I agree with where you're going in principle (and philosophically) but there is a seperate issue there stops this argument from winning in court.

As I understand it, the hangup with this legal argument is that marriage, as far as the governments involvement (ie the license and tax status), is not viewed as a religious issue.  It's just a license for the legal status of "married" - which to the government is no more religious than a status of "deceased".  So what you have is a specification of 'one man and one woman' in the marriage law that stops gays from getting the license that grants legal status and thus giving the religious cermony legal meaning.

Or to put it another way....you have two parts to marriage the legal and the religious.  You can go have the ceremony whenever you want (they do them in hollywood for movies all the time).  Meanwhile the other half, the legal aspect, was deliberately seperated from the religious aspect to skirt around the first amendment's very explicit statement of  "Congress shall make no law respecting an establishment of religion, or prohibiting the free exercise thereof".

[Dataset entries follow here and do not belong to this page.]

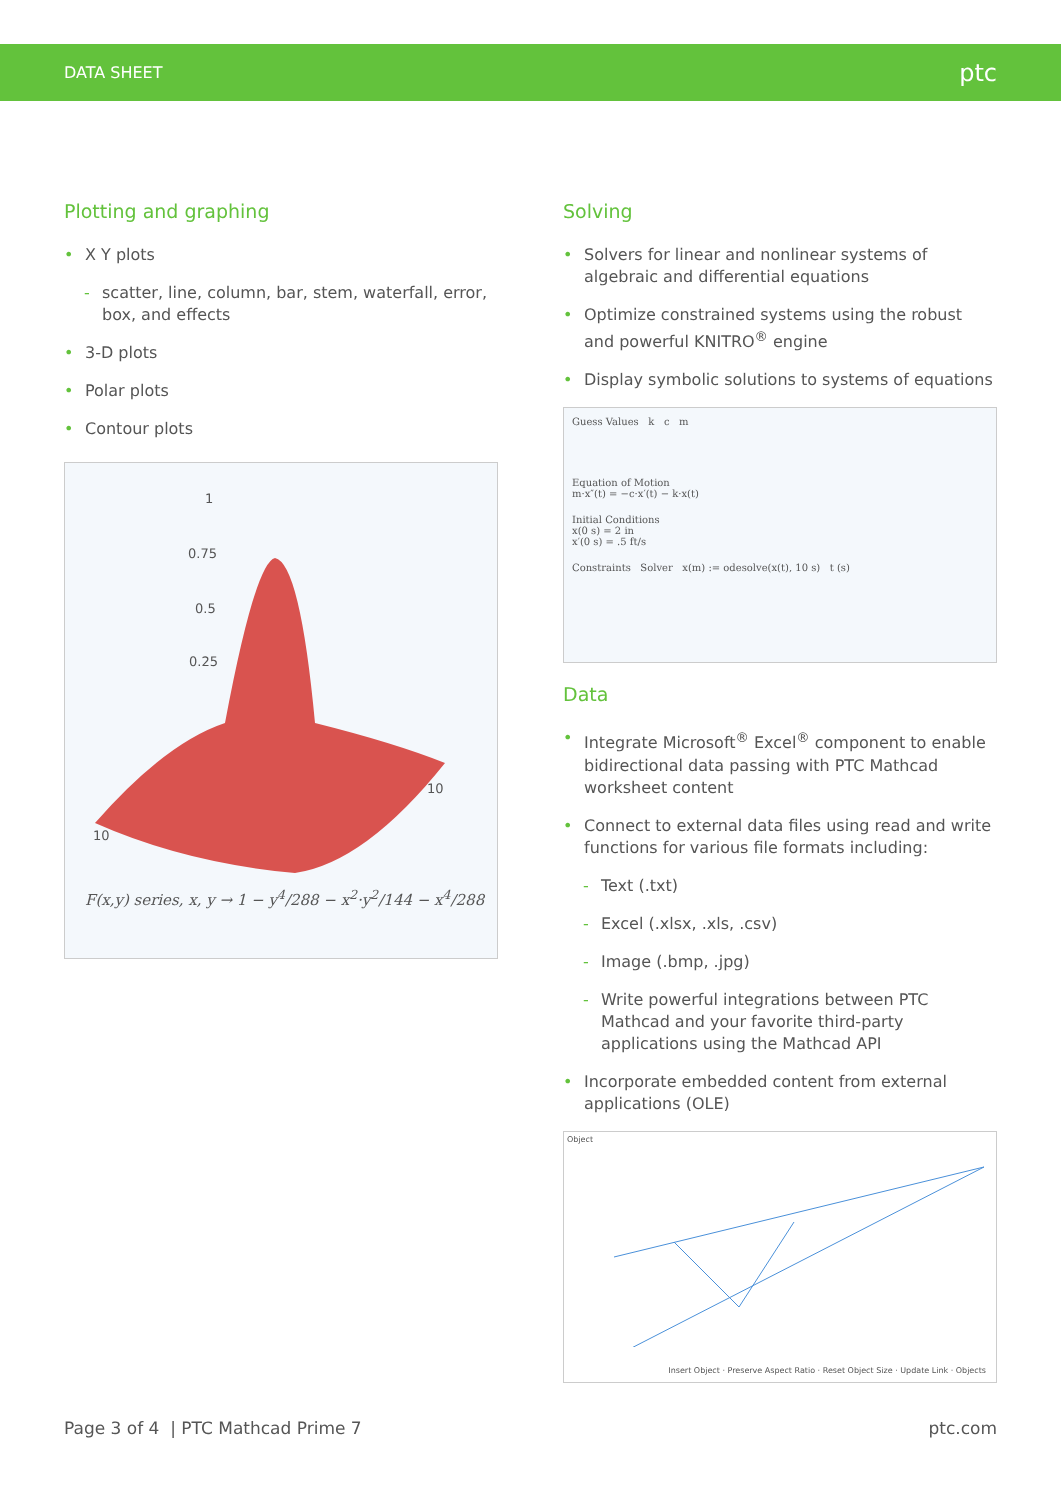DATA SHEET ptc
Plotting and graphing
• X Y plots
- scatter, line, column, bar, stem, waterfall, error, box, and effects
• 3-D plots
• Polar plots
• Contour plots
1
0.75
0.5
0.25
10
10
F(x,y) series, x, y → 1 − y<sup>4</sup>/288 − x<sup>2</sup>·y<sup>2</sup>/144 − x<sup>4</sup>/288
Solving
• Solvers for linear and nonlinear systems of algebraic and differential equations
• Optimize constrained systems using the robust and powerful KNITRO<sup>®</sup> engine
• Display symbolic solutions to systems of equations
Guess Values k c m
Equation of Motion
m·x″(t) = −c·x′(t) − k·x(t)
Initial Conditions
x(0 s) = 2 in
x′(0 s) = .5 ft/s
Constraints Solver x(m) := odesolve(x(t), 10 s) t (s)
Data
• Integrate Microsoft<sup>®</sup> Excel<sup>®</sup> component to enable bidirectional data passing with PTC Mathcad worksheet content
• Connect to external data files using read and write functions for various file formats including:
- Text (.txt)
- Excel (.xlsx, .xls, .csv)
- Image (.bmp, .jpg)
- Write powerful integrations between PTC Mathcad and your favorite third-party applications using the Mathcad API
• Incorporate embedded content from external applications (OLE)
Object
Insert Object · Preserve Aspect Ratio · Reset Object Size · Update Link · Objects
Page 3 of 4 | PTC Mathcad Prime 7 ptc.com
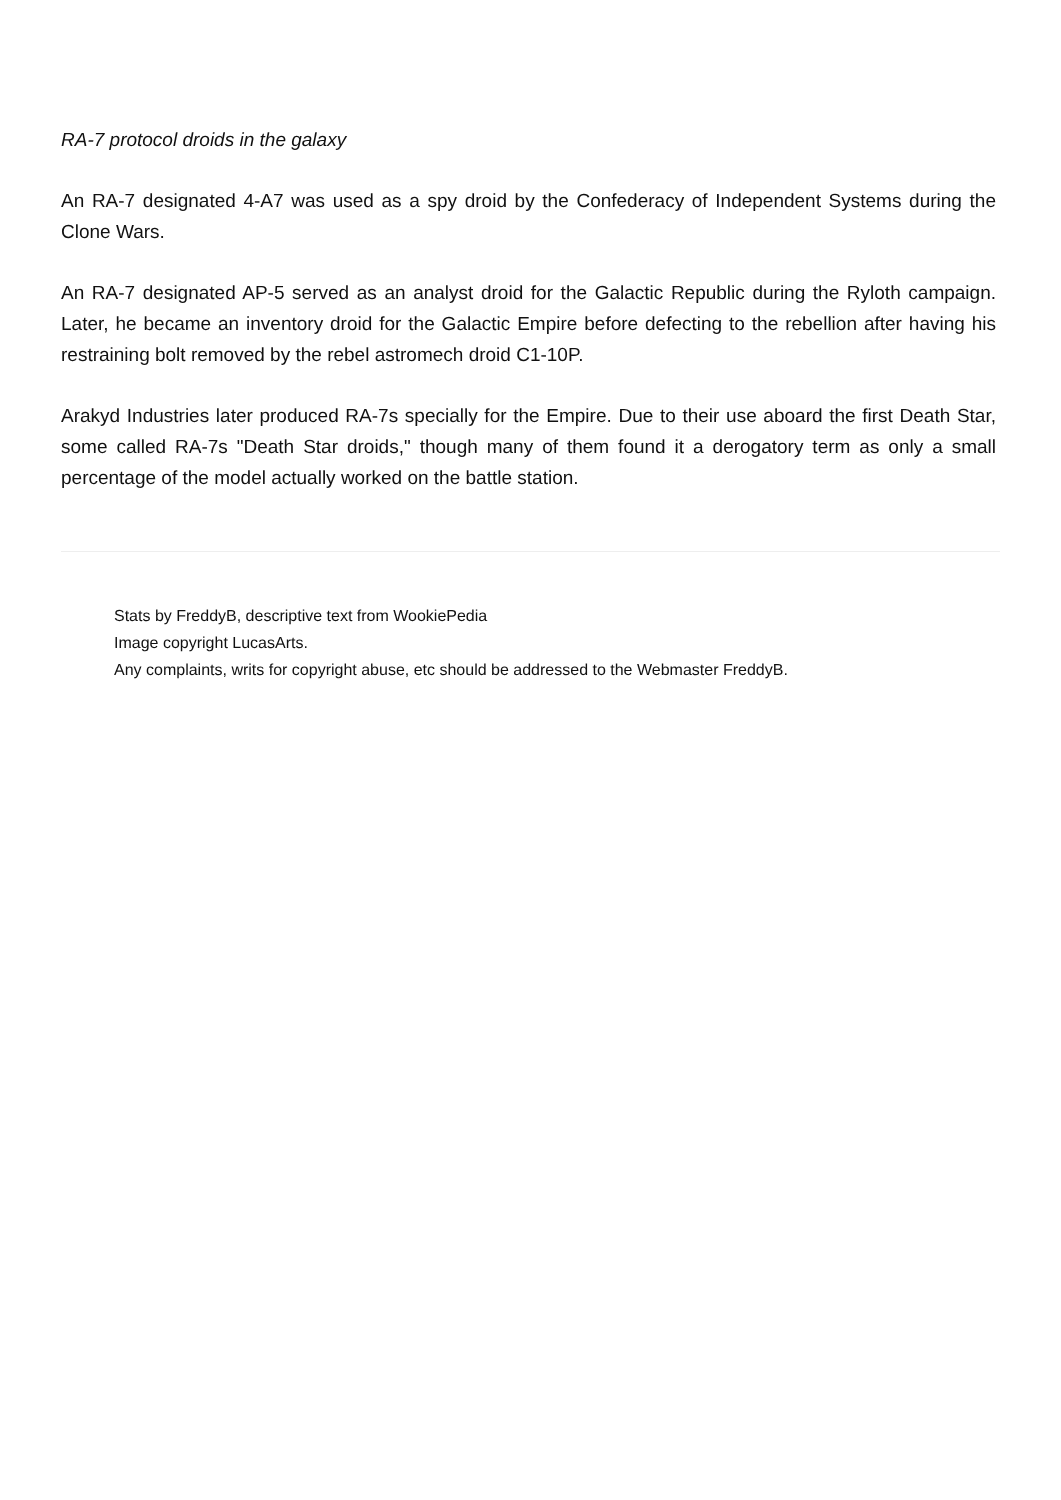RA-7 protocol droids in the galaxy
An RA-7 designated 4-A7 was used as a spy droid by the Confederacy of Independent Systems during the Clone Wars.
An RA-7 designated AP-5 served as an analyst droid for the Galactic Republic during the Ryloth campaign. Later, he became an inventory droid for the Galactic Empire before defecting to the rebellion after having his restraining bolt removed by the rebel astromech droid C1-10P.
Arakyd Industries later produced RA-7s specially for the Empire. Due to their use aboard the first Death Star, some called RA-7s "Death Star droids," though many of them found it a derogatory term as only a small percentage of the model actually worked on the battle station.
Stats by FreddyB, descriptive text from WookiePedia
Image copyright LucasArts.
Any complaints, writs for copyright abuse, etc should be addressed to the Webmaster FreddyB.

Is it a cheap cop-out?  Probably so.  But it has held thus far in court and the original intention of the cop-out wasn't to deny gays, but to have a legal status for married couples and so nobody foresaw this problem with the way they did it at the time (not that they would have cared anyways).

Again though I think the entire point is moot if we just go to civil unions and finish seperating the legal and religious aspects away from each other once and for all.



To Each Man, Responsibility

Fair enough. Seems we're pretty much entirely in agreement over this issue then.